== Exercise 1 ==
Please reproduce the entries below, from the first one through the line containing "common name: Idaes swallowtail", inclusive.

== Reading passage ==

━━━━━━━━━━

I arrived in Germany with short hair, sometimes forgetting that people who met me here had never known a different Sarah. I suppose short hair somehow made me feel more European, edgier, older. It was easier to pretend I was more confident because women with short hair aren’t the kind of women who mess around, are they? (if they can be brave enough to cut their hair, they can do anything!) People seemed to take me more seriously, but maybe I was just taking myself more seriously.

Some days I felt less feminine; some days I felt more. I got used to running my fingers through my hair and rumpling it up; it felt simple and free, more me. image

 

If anything, I didn’t expect my hair to be a subject of so many conversations. Men certainly had lots of opinions–some said they liked it, some said they liked it but later admitted they missed my long hair, and some liked it until they saw photos of me with my longer hair. I didn’t really care what they thought–my hair wasn’t for them. Women seemed to find it inspiring. Another friend told me she knew immediately we’d get along well when we first met because I also had short hair (which turned out to be true! 🙂 ).

But it wasn’t just my hair that was new. For the first time in like 18+ years I was no longer a student and didn’t really know what to do with myself now that my time wasn’t action-packed with student clubs, internships, classes, and studying. I suddenly had an abundance of free time, which I still tried to fill by doing things with the university and taking a German class–couldn’t quite let go of my student identity. But I skipped class and didn’t do homework, and reveled in the fact that for once, it didn’t matter (what a rebel). I started swimming again–something I hadn’t done since high school–and traveled and wrote.

━━━━━━━━━━

== Data shown ==

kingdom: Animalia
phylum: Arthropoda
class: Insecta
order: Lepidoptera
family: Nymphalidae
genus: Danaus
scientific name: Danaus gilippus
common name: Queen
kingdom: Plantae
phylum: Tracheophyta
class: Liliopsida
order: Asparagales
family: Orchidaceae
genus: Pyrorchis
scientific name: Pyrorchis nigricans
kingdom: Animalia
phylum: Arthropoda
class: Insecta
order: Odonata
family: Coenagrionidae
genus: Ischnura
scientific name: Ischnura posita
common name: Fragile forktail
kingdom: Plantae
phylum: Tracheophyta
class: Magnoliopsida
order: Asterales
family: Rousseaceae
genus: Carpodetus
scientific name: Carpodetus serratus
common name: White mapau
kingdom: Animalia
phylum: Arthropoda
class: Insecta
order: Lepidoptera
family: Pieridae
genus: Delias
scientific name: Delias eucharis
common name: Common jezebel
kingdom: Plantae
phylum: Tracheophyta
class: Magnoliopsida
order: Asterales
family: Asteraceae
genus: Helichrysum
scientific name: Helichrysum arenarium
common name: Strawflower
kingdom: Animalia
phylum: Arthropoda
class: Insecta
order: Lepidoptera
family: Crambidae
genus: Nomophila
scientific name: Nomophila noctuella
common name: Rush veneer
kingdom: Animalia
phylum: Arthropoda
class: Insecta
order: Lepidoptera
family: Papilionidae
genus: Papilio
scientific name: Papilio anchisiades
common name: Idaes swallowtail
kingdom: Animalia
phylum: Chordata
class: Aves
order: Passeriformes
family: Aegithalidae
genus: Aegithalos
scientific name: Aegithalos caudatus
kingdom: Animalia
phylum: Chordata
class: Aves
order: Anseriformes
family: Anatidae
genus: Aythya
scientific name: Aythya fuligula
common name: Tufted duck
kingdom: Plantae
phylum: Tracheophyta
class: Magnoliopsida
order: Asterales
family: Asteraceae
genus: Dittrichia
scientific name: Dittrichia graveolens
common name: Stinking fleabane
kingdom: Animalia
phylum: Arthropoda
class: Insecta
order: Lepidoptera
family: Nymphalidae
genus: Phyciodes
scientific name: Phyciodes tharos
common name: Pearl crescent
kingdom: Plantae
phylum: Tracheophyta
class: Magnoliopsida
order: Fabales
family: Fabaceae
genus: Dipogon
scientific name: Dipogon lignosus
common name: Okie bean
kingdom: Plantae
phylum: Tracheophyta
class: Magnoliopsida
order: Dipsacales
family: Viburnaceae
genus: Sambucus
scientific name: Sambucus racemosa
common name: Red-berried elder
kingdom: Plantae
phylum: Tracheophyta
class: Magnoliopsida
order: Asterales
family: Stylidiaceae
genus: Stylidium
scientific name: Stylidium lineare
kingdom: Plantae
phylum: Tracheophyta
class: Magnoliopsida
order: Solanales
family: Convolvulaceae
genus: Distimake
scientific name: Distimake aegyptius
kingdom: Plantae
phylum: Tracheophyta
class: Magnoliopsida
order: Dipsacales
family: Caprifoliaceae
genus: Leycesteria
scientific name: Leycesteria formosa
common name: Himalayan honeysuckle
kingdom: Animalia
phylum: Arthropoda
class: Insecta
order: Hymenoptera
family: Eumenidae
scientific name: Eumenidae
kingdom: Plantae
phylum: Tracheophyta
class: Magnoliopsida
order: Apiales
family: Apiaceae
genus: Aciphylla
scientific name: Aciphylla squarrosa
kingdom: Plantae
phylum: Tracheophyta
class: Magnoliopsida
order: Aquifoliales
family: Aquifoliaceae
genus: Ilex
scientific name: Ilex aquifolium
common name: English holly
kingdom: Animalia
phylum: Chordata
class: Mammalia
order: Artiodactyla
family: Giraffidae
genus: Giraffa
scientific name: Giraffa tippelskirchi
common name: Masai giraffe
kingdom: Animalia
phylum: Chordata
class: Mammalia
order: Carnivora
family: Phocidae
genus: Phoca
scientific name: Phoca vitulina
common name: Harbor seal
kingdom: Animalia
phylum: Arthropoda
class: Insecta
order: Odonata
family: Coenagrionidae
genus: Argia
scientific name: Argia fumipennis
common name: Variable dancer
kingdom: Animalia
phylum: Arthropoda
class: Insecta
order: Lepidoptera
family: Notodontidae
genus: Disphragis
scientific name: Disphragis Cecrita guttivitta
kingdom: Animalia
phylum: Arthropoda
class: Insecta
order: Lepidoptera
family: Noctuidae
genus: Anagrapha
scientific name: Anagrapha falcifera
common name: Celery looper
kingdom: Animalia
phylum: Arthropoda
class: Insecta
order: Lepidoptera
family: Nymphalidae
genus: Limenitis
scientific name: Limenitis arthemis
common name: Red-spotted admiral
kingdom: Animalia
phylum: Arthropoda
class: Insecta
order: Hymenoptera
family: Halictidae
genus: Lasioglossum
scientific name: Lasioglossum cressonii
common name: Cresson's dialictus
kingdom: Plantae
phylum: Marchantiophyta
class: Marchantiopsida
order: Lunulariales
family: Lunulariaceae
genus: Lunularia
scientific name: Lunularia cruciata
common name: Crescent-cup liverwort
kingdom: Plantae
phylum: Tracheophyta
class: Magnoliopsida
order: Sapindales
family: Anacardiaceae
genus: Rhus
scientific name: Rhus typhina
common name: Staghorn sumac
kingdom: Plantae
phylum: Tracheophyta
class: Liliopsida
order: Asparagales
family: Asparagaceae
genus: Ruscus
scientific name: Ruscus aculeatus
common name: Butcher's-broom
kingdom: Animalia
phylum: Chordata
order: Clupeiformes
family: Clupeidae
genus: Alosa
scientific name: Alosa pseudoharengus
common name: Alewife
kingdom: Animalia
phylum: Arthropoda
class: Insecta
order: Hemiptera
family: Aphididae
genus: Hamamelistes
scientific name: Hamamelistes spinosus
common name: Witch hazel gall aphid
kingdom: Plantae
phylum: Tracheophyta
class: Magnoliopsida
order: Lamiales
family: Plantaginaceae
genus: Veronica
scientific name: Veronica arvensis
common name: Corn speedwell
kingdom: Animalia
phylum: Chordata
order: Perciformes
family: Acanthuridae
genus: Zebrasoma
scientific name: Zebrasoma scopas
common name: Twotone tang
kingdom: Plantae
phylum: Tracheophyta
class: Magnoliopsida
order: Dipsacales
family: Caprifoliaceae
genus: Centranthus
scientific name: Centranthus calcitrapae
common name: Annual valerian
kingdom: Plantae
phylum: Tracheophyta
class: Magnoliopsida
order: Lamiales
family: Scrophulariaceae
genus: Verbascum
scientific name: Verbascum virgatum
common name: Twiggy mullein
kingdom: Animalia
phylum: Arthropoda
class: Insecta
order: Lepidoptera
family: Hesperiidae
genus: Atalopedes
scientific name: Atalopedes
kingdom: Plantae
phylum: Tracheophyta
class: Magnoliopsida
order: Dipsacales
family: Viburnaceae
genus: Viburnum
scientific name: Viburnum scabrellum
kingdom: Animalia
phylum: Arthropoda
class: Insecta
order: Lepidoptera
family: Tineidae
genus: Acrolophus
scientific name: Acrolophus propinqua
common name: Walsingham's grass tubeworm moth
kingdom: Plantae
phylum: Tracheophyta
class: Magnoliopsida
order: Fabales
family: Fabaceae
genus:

━━━━━━━━━━

== Exercise 2 ==
Write what comes next in the essay about arriving in Germany with short hair, picking up after its last sentence.

== Task response 1 ==
kingdom: Animalia
phylum: Arthropoda
class: Insecta
order: Lepidoptera
family: Nymphalidae
genus: Danaus
scientific name: Danaus gilippus
common name: Queen
kingdom: Plantae
phylum: Tracheophyta
class: Liliopsida
order: Asparagales
family: Orchidaceae
genus: Pyrorchis
scientific name: Pyrorchis nigricans
kingdom: Animalia
phylum: Arthropoda
class: Insecta
order: Odonata
family: Coenagrionidae
genus: Ischnura
scientific name: Ischnura posita
common name: Fragile forktail
kingdom: Plantae
phylum: Tracheophyta
class: Magnoliopsida
order: Asterales
family: Rousseaceae
genus: Carpodetus
scientific name: Carpodetus serratus
common name: White mapau
kingdom: Animalia
phylum: Arthropoda
class: Insecta
order: Lepidoptera
family: Pieridae
genus: Delias
scientific name: Delias eucharis
common name: Common jezebel
kingdom: Plantae
phylum: Tracheophyta
class: Magnoliopsida
order: Asterales
family: Asteraceae
genus: Helichrysum
scientific name: Helichrysum arenarium
common name: Strawflower
kingdom: Animalia
phylum: Arthropoda
class: Insecta
order: Lepidoptera
family: Crambidae
genus: Nomophila
scientific name: Nomophila noctuella
common name: Rush veneer
kingdom: Animalia
phylum: Arthropoda
class: Insecta
order: Lepidoptera
family: Papilionidae
genus: Papilio
scientific name: Papilio anchisiades
common name: Idaes swallowtail

== Task response 2 ==
As is the case with moving somewhere completely new, I found myself in a lot of superficial conversations, trying to meet people and make friends. “Just show up,” I repeated to myself. “Trust the process.” But it was easy to get discouraged trying to make friends when I knew I’d be leaving so soon. And sometimes, east Germany could be quite the drag. I was tired of being almost run over in grocery stores and not being able to turn to a random person next to me and start a conversation. Even though my language skills had improved, there was always this feeling of being on edge, never understanding quite as clearly what was happening and what people were saying. Germany was great, but it wasn’t home.

Admitting that I was an American in a tiny German town was a risky gamble–either making you an exciting curiosity or cuing commentary about the US and everything that’s wrong with it (pardon my French, but as an American abroad, I’ve taken a lot of sh** about the US this year! you’re welcome). “Do you miss the US?” people asked me. “Are you excited to go back?” I was unsure how to answer this question. Jein. The longer I spent in Germany, the more I realized that I was more American than I thought–whatever that meant. But did international news just not represent the America I knew and loved or did I just not know America? I had no answer.

The days got short and cold and dark. I felt uprooted. I suppose the excitement of having short hair and getting to be whoever I wanted to be threatened to be too intoxicating of an adventure. I took my bike out one day and knocked over someone else’s, but I didn’t stop to pick it up and biked away wondering sheepishly: “Is this the kind of person I am now?” As I swam laps, I’d think back to a scene in The Secret Garden, when one of the characters is wondering if other people like her and her friend responds, “Well, how do you like yourself?” Did I like Sarah-with-short-hair?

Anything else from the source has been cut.